▶ [Listed records]:
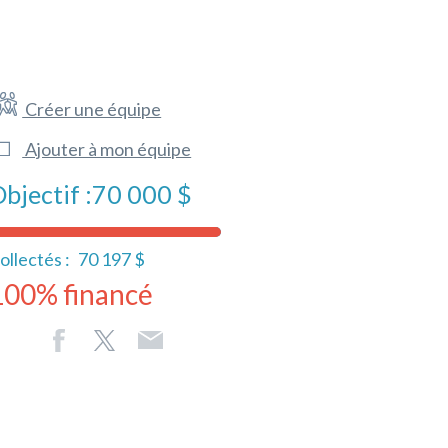
Créer une équipe
Ajouter à mon équipe
bjectif :
70 000 $
ollectés :
70 197 $
100% financé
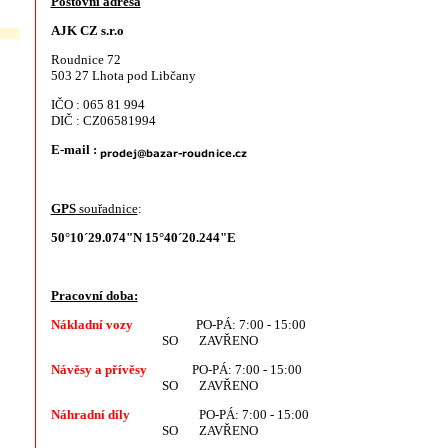
Poštovní adresa
AJK CZ s.r.o
Roudnice 72
503 27 Lhota pod Libčany
IČO : 065 81 994
DIČ : CZ06581994
E-mail :
GPS
souřadnice
:
50°10´29.074"N 15°40´20.244"E
Pracovní doba:
Nákladní vozy
PO-PÁ: 7:00 - 15:00
SO ZAVŘENO
Návěsy a přívěsy
PO-PÁ: 7:00 - 15:00
SO ZAVŘENO
Náhradní díly
PO-PÁ: 7:00 - 15:00
SO ZAVŘENO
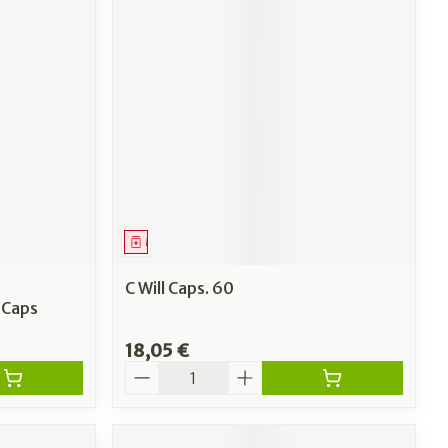
Médicament
C Will Caps. 60
 Caps
18,05 €
Quantité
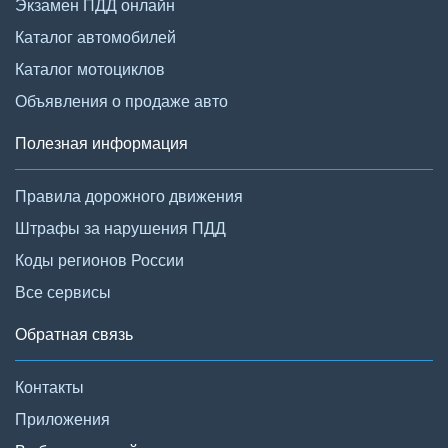
Экзамен ПДД онлайн
Каталог автомобилей
Каталог мотоциклов
Объявления о продаже авто
Полезная информация
Правила дорожного движения
Штрафы за нарушения ПДД
Коды регионов России
Все сервисы
Обратная связь
Контакты
Приложения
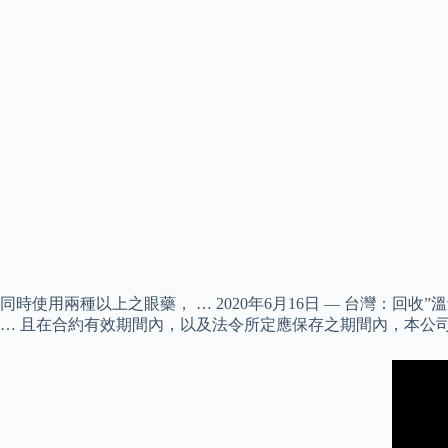
同時使用兩種以上之眼藥， … 2020年6月16日 — 台灣：回收”溫士頓”鹽
… 且在合約有效期間內，以及法令所定應保存之期間內，本公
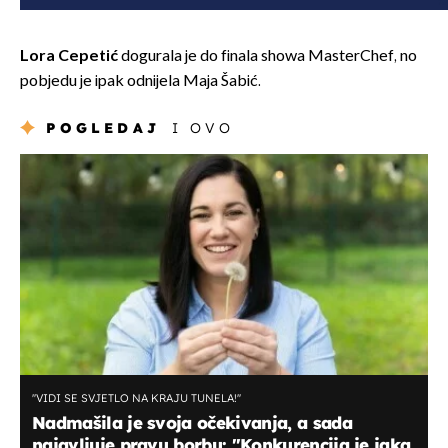
Lora Cepetić
dogurala je do finala showa MasterChef, no
pobjedu je ipak odnijela Maja Šabić.
POGLEDAJ
I OVO
''VIDI SE SVJETLO NA KRAJU TUNELA!''
Nadmašila je svoja očekivanja, a sada
najavljuje pravu borbu: "Konkurencija je jaka,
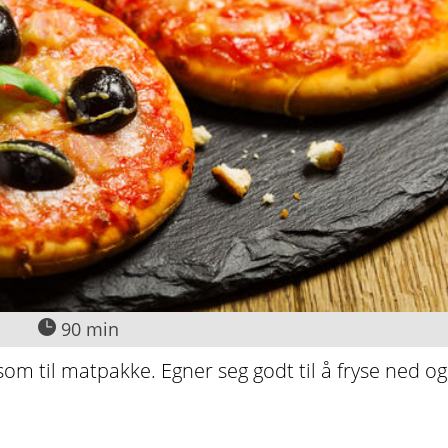
90 min
om til matpakke. Egner seg godt til å fryse ned og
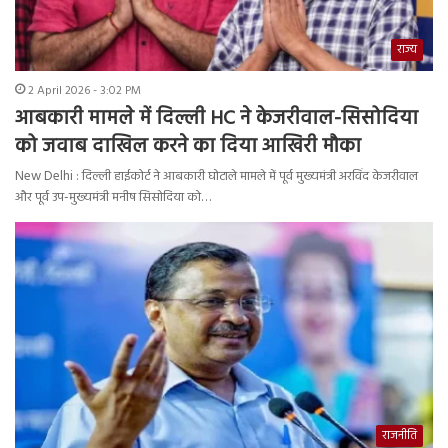
राज्य
2 April 2026 - 3:02 PM
आबकारी मामले में दिल्ली HC ने केजरीवाल-सिसोदिया
को जवाब दाखिल करने का दिया आखिरी मौका
New Delhi : दिल्ली हाईकोर्ट ने आबकारी घोटाले मामले में पूर्व मुख्यमंत्री अरविंद केजरीवाल
और पूर्व उप-मुख्यमंत्री मनीष सिसोदिया को…
राजनीति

▶ [Your instructions]:
All lines from the one containing "NA KRAJU TUNELA!''" through the end of the data are to be restated exactly, with nothing else and without the pictures.

▶ [Exercise answer]:
''VIDI SE SVJETLO NA KRAJU TUNELA!''
Nadmašila je svoja očekivanja, a sada
najavljuje pravu borbu: "Konkurencija je jaka,
90 min
om til matpakke. Egner seg godt til å fryse ned og
राज्य
2 April 2026 - 3:02 PM
आबकारी मामले में दिल्ली HC ने केजरीवाल-सिसोदिया
को जवाब दाखिल करने का दिया आखिरी मौका
New Delhi : दिल्ली हाईकोर्ट ने आबकारी घोटाले मामले में पूर्व मुख्यमंत्री अरविंद केजरीवाल
और पूर्व उप-मुख्यमंत्री मनीष सिसोदिया को…
राजनीति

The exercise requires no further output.